Last Friday attendees of the Savannah Film Festival had the opportunity to view a screening of “Marathon: The Patriot’s Day Bombing.” The new documentary follows the aftermath of the Boston Marathon bombings that occurred April 15, 2013, including the immediate rescue and long-term healing process of the survivors and the chase, capture, and trial of the bombers.
Mother and daughter Celeste and Sydney Corcoran, survivors of the bombing, attended the showing with the rest of their immediate family, Kevin and Tyler, to view the completed documentary for the first time and take part in a discussion after the film with director and writer Ricki Stern. Stern and the Corcoran family sat down to discuss the process of making “Marathon” and the final result.
Stern explained that the documentary originated from a desire to follow up on the survivors, and remind the public that the consequences of the event were still unfolding for the survivors and their families, even though it had largely fallen from the country’s radar. “We were actually talking about terrorism in general, and Sheila [Sheila Nevins, a producer on the film] made the point of saying that the Boston bombing trial was happening in Boston, and that it wasn’t being reported on the front cover of The New York Times and was sort of buried in the paper,” Stern said, “and Sheila essentially said, ‘I wonder what happened to all of the survivors?’”
“Marathon” discussed the close bond that has developed between the survivors of the bombing, something the Corcorans eagerly reaffirmed.
“We are family,” Sydney said without hesitation, “We all have this common denominator that makes us so close, but the film has lead to new insight. You see a lot of the private thoughts that we never necessarily would have shared with each other.
“We call ourselves the Boylston Street family,” Celeste said.
Stern and her co-writer/director Anne Sundberg worked closely with the Boston Globe to gather information and footage for “Marathon,” because “Boston stuck with the survivors,” as Stern explained. She described the amount of news footage and photographs as an “avalanche,” but said they sorted through everything to best piece the story together.

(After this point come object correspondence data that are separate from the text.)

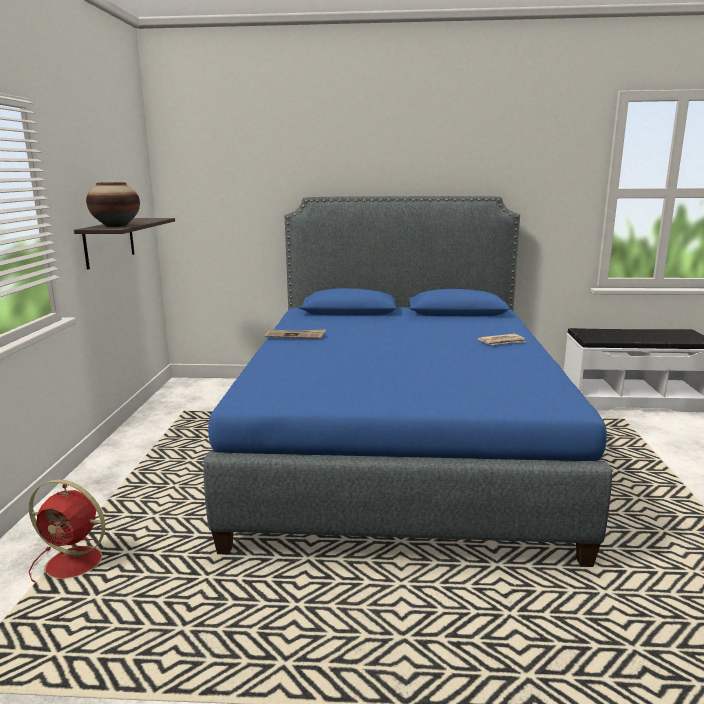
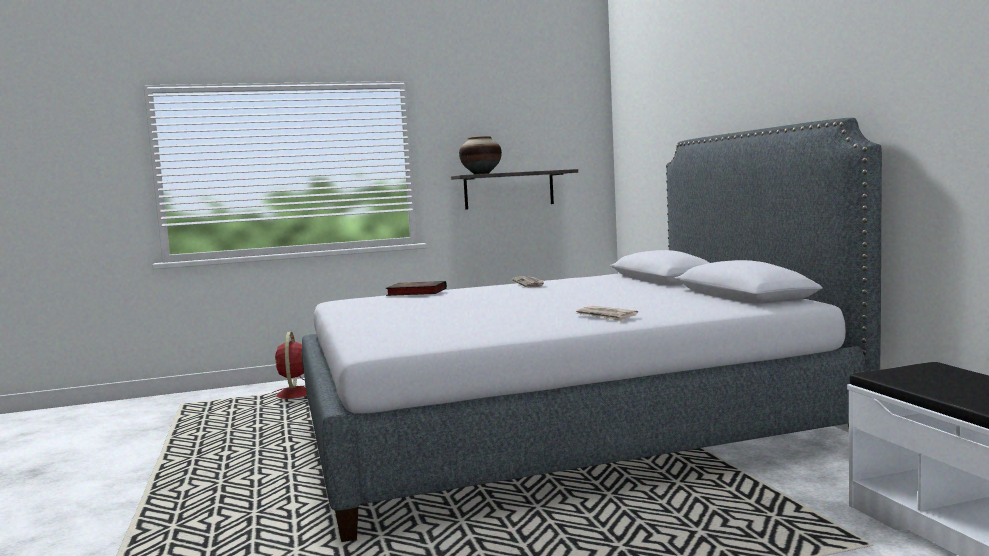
camera: 70 degrees right, 10 degrees down
(273, 369) = (415, 292): none -> book
(398, 445) = (561, 432): blue bed -> grey bed

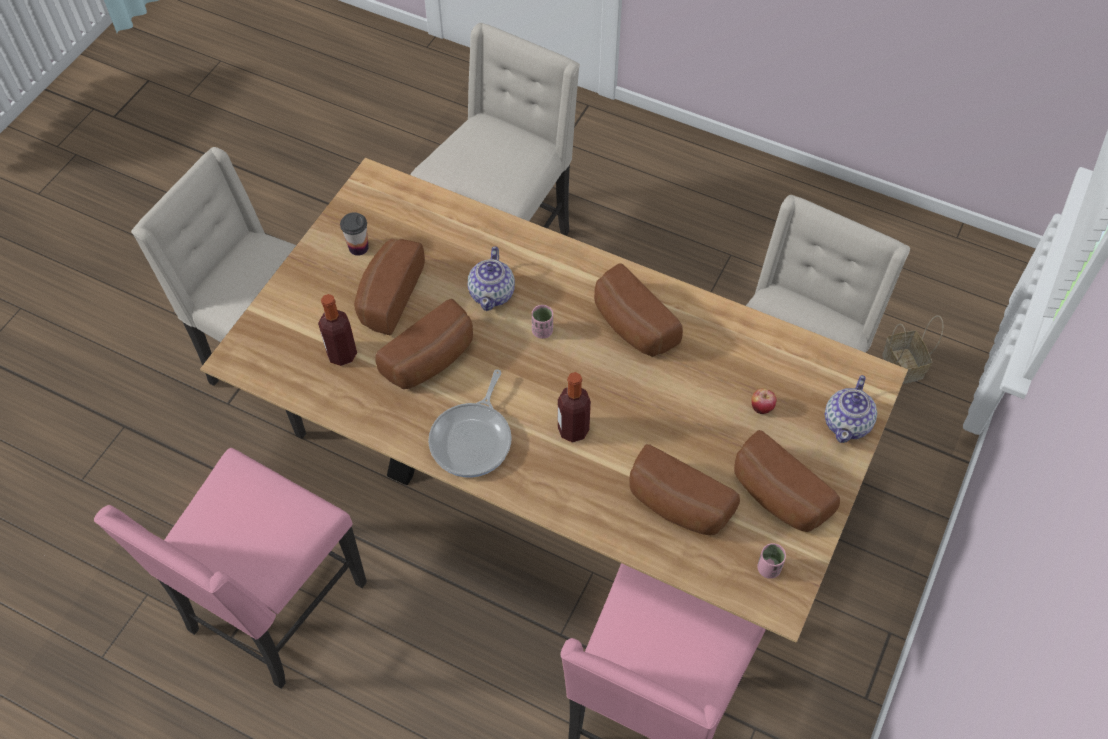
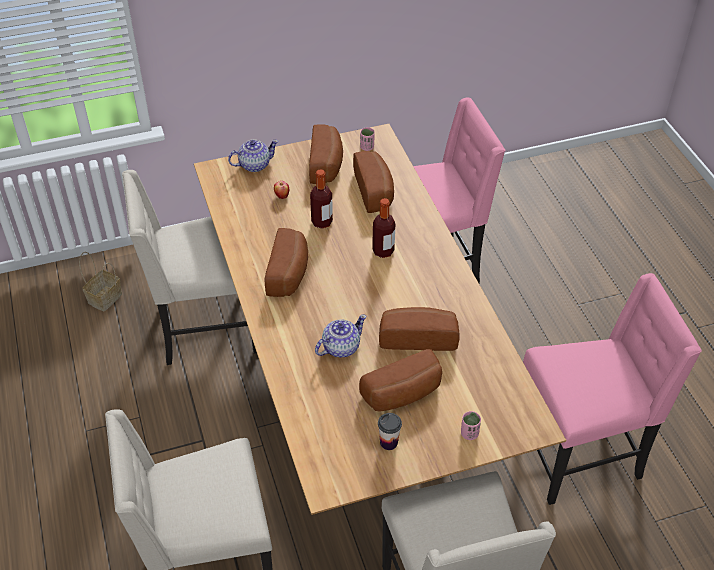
camera: 135 degrees left, 10 degrees down
(342, 354) = (467, 380): bottle -> bottle (322, 222)
(473, 439) = (439, 283): frying pan -> none
(542, 331) = (338, 306): pink cup -> pink cup (469, 433)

“There were no reenactments in the film,” Stern said, “Everything is real and much of it is graphic. I don’t think protecting viewers is respecting them.”
Both Celeste and Sydney agreed that taking part in the film has propelled their healing process forward. “It’s cathartic,” Sydney said, “I think every time you talk about it, it does more to clear the fog; you learn something new about yourself and you keep growing stronger.”
The Corcoran family is far from defeated, and they have used their rediscovered strength to give back to others. Celeste and Sydney visited victims of the Pulse nightclub shooting in Orlando, to help inspire hope. “Someone can tell you it’s going to be all right,” Celeste said, “but it’s so different to have another survivor of tragedy standing in front of you, telling you they did it, and you can too.”
“Marathon: The Patriot’s Day Bombing” premieres on November 21 on HBO at 8 p.m.